- **Selected text**:
Despite Trump orders, no change how transgender students are served
ESCANABA — Despite a number of executive orders from President Donald Trump that aim to limit the acceptance of gender expression from transgender and gender-nonconforming Americans, there are no major plans to change how transgender students are served by Delta County school districts.
“I do not see anything immediately urgent — or applicable — here locally. Of course, it will be very interesting to watch as this evolves, and has the potential to hit closer to home. Right now, there will be nothing different about how we handle ourselves and our students at the local level. We will continue to follow our policies and professional practices, and take care of all of our staff and students, as we have in the past,” Gladstone and Rapid River Area Schools Superintendent Jay Kulbertis told the Daily Press not long after Trump signed the “Ending Radical Indoctrination in K-12 Schooling” executive order late last month.
The Ending Radical Indoctrination in K-12 Schooling order covers a broad range of topics from reinstating the 1776 Commission — an advisory committee Trump created in his first term to develop criteria for “patriotic education” and that identified “progressivism” and “identity politics” as “challenges to America’s principles” in a 2021 report — to a plan for bi-weekly lectures “grounded in patriotic education principles” that would be broadcast to Americans throughout the 2026 calendar year.
Most of the order, however, is focused on ending federal funding for the promotion or support of “gender ideology” or “discriminatory equity ideology” in K-12 schools. The White House has defined gender ideology as “the idea that there is a vast spectrum of genders that are disconnected from one’s sex.” Discriminatory equity ideology has a much longer, multi-part definition, but includes a number of ideas related to the concept of systemic racism, the promotion of “guilt” for “actions committed in the past by other members of the same race, color, sex, or national origin,” and the idea that “the United States is fundamentally racist, sexist, or otherwise discriminatory.”

- **Extracted entries**:

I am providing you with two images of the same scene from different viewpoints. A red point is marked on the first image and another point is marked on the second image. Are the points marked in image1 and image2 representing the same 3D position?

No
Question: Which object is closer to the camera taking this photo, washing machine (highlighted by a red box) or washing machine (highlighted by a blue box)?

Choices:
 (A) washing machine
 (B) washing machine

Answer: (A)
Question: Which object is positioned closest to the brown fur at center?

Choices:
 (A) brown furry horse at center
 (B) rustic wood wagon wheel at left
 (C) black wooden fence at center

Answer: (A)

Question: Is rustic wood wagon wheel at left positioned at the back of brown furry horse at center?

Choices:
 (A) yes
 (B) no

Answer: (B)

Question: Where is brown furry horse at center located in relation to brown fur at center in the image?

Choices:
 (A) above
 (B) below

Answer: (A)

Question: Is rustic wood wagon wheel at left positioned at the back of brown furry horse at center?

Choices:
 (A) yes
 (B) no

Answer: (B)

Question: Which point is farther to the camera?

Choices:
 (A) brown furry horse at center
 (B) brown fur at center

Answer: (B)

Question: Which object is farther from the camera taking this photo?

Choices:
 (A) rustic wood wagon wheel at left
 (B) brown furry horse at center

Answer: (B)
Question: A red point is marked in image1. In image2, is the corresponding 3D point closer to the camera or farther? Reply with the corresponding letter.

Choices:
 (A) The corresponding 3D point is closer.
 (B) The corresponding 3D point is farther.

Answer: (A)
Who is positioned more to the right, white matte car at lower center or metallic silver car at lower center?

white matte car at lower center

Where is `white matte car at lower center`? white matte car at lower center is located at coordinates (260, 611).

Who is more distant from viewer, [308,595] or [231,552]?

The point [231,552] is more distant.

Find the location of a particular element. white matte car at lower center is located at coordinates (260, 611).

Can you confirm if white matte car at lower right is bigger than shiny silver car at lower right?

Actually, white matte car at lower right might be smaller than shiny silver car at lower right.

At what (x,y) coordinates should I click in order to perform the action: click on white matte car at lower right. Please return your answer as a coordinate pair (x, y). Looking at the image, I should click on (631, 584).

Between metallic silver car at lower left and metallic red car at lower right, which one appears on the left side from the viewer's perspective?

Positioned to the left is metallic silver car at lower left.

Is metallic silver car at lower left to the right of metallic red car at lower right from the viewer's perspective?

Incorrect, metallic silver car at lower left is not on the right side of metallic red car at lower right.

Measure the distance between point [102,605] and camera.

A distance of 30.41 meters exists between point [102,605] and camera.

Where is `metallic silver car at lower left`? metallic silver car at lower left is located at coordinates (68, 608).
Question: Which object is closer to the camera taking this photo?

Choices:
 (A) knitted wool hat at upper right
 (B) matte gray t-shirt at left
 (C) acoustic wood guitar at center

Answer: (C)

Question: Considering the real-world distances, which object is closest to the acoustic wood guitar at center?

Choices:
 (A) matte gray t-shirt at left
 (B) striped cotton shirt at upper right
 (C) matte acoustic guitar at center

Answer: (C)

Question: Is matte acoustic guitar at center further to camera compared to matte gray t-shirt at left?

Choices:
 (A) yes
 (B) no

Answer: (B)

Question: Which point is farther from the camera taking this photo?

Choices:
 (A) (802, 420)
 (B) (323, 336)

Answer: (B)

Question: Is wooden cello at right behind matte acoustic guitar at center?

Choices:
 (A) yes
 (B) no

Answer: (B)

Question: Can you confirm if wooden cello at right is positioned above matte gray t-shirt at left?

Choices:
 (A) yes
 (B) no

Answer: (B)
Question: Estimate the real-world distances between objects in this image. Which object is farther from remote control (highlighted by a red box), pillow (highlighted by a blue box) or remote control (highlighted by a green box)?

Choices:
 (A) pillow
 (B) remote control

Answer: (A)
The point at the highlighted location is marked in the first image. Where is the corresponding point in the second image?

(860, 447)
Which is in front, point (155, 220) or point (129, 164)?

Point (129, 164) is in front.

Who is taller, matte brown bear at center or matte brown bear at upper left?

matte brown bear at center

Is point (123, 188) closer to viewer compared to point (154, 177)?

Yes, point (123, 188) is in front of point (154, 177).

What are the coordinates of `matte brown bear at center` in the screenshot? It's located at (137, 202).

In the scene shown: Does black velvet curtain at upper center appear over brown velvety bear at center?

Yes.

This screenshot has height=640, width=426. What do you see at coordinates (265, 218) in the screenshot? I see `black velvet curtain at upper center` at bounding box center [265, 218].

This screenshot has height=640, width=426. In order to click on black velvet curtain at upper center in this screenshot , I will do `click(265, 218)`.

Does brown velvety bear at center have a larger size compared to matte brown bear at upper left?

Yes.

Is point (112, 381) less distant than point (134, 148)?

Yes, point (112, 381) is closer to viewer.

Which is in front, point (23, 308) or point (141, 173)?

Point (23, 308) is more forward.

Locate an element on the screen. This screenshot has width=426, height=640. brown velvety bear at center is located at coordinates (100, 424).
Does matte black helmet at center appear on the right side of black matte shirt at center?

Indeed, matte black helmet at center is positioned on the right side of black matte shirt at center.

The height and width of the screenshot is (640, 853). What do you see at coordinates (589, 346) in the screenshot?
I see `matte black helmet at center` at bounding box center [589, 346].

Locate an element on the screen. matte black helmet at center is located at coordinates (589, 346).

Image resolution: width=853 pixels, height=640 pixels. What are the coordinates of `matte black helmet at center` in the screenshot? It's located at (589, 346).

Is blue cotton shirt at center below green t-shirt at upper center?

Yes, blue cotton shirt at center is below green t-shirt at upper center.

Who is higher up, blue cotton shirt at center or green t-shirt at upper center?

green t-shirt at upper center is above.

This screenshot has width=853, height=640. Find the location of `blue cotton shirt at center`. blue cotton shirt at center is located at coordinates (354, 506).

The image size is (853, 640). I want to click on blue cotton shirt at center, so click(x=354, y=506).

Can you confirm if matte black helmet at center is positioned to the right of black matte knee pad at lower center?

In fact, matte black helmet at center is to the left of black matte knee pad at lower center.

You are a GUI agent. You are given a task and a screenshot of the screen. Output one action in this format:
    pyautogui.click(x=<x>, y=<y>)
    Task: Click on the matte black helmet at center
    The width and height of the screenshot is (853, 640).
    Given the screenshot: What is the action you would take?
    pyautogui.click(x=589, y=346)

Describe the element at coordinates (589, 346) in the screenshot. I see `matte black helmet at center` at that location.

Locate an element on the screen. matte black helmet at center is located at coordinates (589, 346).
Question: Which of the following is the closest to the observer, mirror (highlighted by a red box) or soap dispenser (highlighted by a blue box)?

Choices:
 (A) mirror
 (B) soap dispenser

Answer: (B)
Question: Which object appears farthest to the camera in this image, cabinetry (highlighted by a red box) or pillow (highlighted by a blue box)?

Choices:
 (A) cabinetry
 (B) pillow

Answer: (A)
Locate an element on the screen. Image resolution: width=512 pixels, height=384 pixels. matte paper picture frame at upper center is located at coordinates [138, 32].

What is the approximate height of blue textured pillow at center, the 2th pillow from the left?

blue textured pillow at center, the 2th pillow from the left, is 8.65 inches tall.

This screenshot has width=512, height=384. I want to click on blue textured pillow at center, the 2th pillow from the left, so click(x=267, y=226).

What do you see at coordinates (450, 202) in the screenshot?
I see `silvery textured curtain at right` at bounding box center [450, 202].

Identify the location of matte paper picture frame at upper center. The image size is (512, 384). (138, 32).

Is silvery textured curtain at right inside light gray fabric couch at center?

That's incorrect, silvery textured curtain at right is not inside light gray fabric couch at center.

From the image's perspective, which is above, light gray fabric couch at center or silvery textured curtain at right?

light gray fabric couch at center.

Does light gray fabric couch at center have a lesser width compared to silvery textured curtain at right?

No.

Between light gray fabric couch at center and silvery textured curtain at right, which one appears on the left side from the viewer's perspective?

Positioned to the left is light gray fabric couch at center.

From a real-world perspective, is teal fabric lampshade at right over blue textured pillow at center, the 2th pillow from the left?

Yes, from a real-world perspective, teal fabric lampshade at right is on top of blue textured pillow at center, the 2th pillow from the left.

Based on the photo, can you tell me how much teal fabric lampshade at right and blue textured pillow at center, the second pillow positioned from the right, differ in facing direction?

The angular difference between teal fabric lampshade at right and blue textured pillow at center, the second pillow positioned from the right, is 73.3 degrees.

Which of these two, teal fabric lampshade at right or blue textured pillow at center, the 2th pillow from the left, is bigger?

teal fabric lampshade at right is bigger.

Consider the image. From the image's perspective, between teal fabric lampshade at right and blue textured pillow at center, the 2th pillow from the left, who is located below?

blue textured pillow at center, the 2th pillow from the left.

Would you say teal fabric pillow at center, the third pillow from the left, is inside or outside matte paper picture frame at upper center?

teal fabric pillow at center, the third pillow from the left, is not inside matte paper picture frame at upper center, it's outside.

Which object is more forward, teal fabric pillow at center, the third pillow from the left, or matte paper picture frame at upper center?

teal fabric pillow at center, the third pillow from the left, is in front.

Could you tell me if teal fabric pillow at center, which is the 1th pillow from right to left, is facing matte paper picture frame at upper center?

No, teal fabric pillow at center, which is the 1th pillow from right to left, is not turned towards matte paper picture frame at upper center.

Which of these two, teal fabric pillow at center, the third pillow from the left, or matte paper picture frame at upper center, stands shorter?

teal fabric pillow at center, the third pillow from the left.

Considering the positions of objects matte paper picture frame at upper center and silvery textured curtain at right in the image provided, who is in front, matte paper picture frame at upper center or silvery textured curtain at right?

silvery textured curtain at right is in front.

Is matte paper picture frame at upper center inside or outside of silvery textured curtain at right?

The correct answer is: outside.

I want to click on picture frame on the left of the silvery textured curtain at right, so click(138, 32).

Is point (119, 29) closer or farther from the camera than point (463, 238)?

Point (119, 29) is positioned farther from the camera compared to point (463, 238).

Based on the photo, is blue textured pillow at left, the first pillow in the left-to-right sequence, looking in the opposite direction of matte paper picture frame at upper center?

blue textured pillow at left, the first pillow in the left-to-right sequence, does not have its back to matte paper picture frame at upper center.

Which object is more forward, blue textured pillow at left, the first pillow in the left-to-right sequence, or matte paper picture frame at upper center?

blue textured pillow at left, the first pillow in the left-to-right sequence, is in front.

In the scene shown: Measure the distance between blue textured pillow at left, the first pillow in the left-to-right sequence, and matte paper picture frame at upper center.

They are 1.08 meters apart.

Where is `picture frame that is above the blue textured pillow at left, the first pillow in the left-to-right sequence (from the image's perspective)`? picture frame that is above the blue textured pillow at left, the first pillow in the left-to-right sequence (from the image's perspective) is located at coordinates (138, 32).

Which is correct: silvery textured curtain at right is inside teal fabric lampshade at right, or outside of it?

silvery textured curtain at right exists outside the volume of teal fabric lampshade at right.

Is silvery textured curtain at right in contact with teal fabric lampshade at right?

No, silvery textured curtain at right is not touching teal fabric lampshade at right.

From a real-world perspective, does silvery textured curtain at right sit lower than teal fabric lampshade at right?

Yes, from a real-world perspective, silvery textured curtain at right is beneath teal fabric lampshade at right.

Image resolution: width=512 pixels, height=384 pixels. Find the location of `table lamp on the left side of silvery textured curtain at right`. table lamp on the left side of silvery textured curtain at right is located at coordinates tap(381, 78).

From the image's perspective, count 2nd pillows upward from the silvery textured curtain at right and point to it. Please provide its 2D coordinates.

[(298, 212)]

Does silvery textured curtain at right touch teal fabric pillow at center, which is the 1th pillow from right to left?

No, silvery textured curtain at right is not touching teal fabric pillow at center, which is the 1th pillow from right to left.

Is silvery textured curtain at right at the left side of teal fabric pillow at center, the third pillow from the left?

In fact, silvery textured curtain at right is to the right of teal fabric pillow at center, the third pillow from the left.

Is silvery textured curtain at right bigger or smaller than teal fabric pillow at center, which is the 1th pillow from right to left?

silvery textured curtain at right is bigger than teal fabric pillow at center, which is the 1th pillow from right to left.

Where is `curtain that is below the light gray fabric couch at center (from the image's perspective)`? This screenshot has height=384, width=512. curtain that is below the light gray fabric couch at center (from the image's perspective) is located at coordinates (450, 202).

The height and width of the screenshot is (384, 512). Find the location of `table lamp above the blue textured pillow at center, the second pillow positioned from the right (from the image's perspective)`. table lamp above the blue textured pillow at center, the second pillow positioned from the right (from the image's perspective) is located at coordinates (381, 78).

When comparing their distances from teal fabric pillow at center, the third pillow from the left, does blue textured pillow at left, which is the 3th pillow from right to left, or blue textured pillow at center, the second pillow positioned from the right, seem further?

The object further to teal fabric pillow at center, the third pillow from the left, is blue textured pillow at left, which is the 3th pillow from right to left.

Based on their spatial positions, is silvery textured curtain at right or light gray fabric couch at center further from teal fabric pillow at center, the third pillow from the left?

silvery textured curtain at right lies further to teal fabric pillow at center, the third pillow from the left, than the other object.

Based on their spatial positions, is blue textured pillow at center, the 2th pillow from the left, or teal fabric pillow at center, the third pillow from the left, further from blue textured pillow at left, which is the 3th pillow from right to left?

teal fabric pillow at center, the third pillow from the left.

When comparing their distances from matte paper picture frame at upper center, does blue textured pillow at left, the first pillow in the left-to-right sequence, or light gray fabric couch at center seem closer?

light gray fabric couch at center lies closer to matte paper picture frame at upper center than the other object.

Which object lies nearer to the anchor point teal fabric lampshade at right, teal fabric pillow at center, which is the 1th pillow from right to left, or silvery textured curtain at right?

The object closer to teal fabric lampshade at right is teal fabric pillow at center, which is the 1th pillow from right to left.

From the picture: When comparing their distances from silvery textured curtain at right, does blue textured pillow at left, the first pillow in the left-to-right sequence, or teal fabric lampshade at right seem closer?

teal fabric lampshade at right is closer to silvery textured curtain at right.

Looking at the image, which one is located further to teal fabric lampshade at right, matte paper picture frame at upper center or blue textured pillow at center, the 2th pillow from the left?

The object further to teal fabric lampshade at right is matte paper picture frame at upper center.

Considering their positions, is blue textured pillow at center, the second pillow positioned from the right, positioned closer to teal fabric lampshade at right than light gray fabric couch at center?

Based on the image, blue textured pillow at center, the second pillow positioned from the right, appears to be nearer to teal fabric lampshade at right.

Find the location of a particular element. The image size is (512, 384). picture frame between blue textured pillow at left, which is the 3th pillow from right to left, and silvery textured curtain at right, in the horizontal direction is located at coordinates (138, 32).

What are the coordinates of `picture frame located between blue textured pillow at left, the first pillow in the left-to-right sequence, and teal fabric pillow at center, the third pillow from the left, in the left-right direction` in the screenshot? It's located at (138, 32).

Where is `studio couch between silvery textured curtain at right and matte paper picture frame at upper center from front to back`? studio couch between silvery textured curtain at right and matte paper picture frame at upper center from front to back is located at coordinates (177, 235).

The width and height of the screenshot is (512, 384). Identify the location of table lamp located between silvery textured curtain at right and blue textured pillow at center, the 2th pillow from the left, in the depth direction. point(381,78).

- **Questions to answer**:
#1 From the article on transgender students, copy the stretch from "Despite Trump orders, no" through "County school districts.".
#2 Answer these questions using the article on transgender students:
(a) Who is the superintendent of Gladstone and Rapid River Area Schools?
(b) In what year did the 1776 Commission issue the report naming "progressivism" and "identity politics" as challenges?
(c) Throughout which calendar year would the bi-weekly lectures be broadcast?

- **Responses to the tasks**:
#1
Despite Trump orders, no change how transgender students are served
ESCANABA — Despite a number of executive orders from President Donald Trump that aim to limit the acceptance of gender expression from transgender and gender-nonconforming Americans, there are no major plans to change how transgender students are served by Delta County school districts.

#2
(a) Jay Kulbertis
(b) 2021
(c) 2026